The mobility scores of participants suggest dependence with ambulation and transfers. This risk and dependence on staff for mobilising limits incidental and patient initiated mobility; however, uptime during daytime hours was lower than reported elsewhere in potentially fitter older inpatients [1]. As inactivity may increase the risk of morbidity and mortality and reduce the ability to live independently [13, 14], strategies to increase PA activity are required. In addition to structured exercise, incidental activity such as that required to attend meals and socialise with others may be considered. There is potential for greater involvement of family, volunteers and other staff to assist with increasing PA of older adults, as well as the implementation of targeted therapy groups. Investigation into the effects of increasing PA in hospitalized older adults on mobility, morbidity, mortality, length of stay, and discharge outcomes are required.

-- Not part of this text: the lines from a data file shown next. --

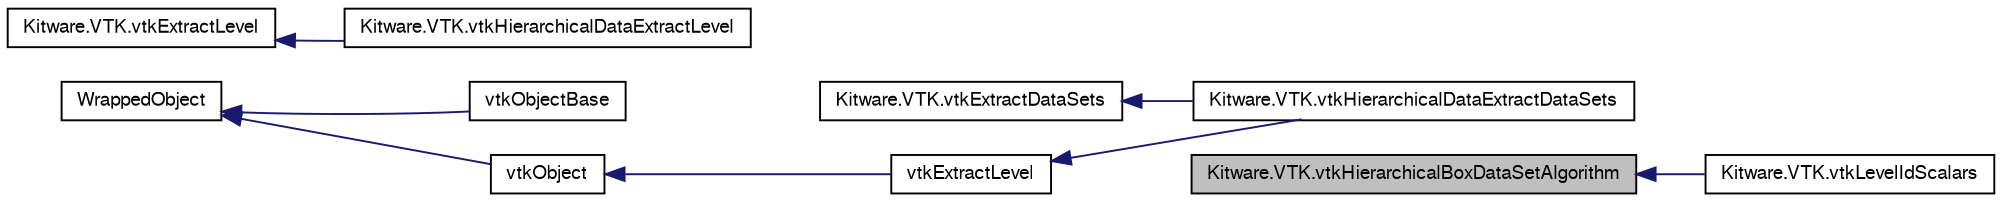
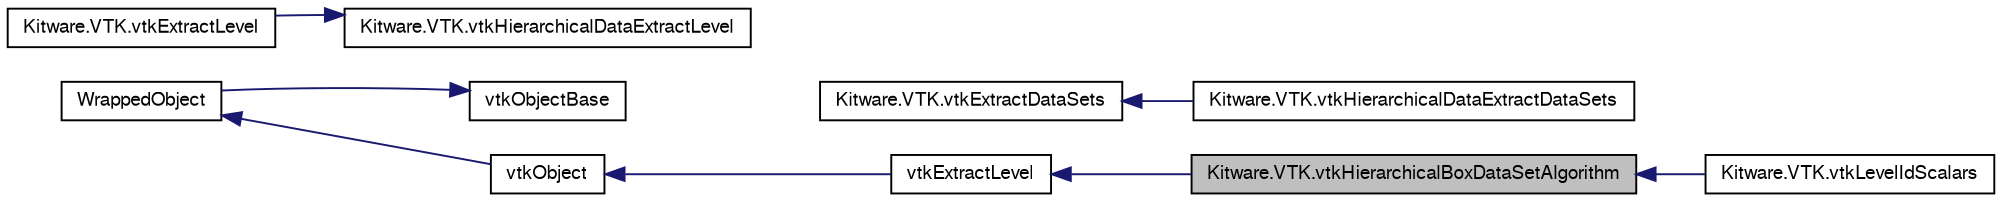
  digraph {
    rankdir=LR
    node [color=black fontname=FreeSans fontsize=10 shape=record]
    edge [color=midnightblue dir=back fontname=FreeSans fontsize=10 labelfontname=FreeSans labelfontsize=10 style=solid]
    n1 [fillcolor=grey75 fontcolor=black height=0.2 label="Kitware.VTK.vtkHierarchicalBoxDataSetAlgorithm" style=filled width=0.4]
    n2 [height=0.2 label="Kitware.VTK.vtkLevelIdScalars" width=0.4]
    n3 [height=0.2 label="Kitware.VTK.vtkExtractDataSets" width=0.4]
    n4 [height=0.2 label="Kitware.VTK.vtkHierarchicalDataExtractDataSets" width=0.4]
    n5 [height=0.2 label="Kitware.VTK.vtkExtractLevel" width=0.4]
    n6 [height=0.2 label="Kitware.VTK.vtkHierarchicalDataExtractLevel" width=0.4]
    n7 [height=0.2 label=vtkExtractLevel width=0.4]
    n8 [height=0.2 label=vtkObject width=0.4]
    n9 [height=0.2 label=vtkObjectBase width=0.4]
    n10 [height=0.2 label=WrappedObject width=0.4]
    n1 -> n2
    n3 -> n4
-   n5 -> n6
-   n7 -> n4
+   n6 -> n5
+   n7 -> n1
    n8 -> n7
    n10 -> n8
-   n10 -> n9
+   n9 -> n10
  }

The median number of sit-to-stands performed during daytime hours by both groups was more than described in community-dwelling older adults [15]. There was a trend towards statistical significance in the median number of transitions (HIFE more than control participants), with HIFE achieving more than the cut off of 45 transitions as suggested for adults to prevent deficits [16]. Increasing the number of intentional sit-to-stands has been shown to have additional benefits in adults after stroke [17, 18] and in community dwelling older adults [19]. Long periods of time spent inactive can lead to multiple negative effects on health which can be difficult to reverse even with exercise [20]. Participants in this study spent the majority of daytime hours inactive, with a greater number experiencing prolonged sedentary periods over the weekend. There is potential for further research into older adults and into minimising these long periods by disrupting them with regular and/or intermittent bouts of PA [21]. HIFE participants spent over 15 min more per day moving than control participants, and although this was not statistically significant, it may have clinical significance, given that it has been suggested that 15 min of even low level PA per day may reduce risk of mortality [22].

Study limitations

This study was not powered to examine the effect of HIFE on activity levels in hospitalized older adults and as such, the PA findings from this study should be interpreted with caution. This small sample size also limits generalisability of the findings, although similarly low levels of PA have been reported elsewhere [1]. The limited acceptance of wearing the PAL2, in addition to the high proportion of participants who removed it early, further limited the conclusions that can be drawn regarding PA levels. Alternate devices that increase acceptability of PA monitoring in hospitalised older adults are required. It is possible that the slow movements of some hospitalized older adults (recorded as low intensity) may not reflect the potential effort required for activities such as walking. This highlights the need for future research to examine the energy expenditure of functional activities in hospitalized older adults.

Conclusion

The acceptability of PA monitoring in hospitalized older adults was low. Pilot data suggest that more participants experienced prolonged sedentary periods on weekends compared with weekdays and therapy type did not influence activity levels, which were very low. To improve acceptability of PA monitoring, future studies may consider excluding specific comorbidities that may interfere with wearing the PAL2, or selection of an alternative monitor worn elsewhere on the body. In addition, further research into factors contributing to low levels of PA and strategies to address this is required.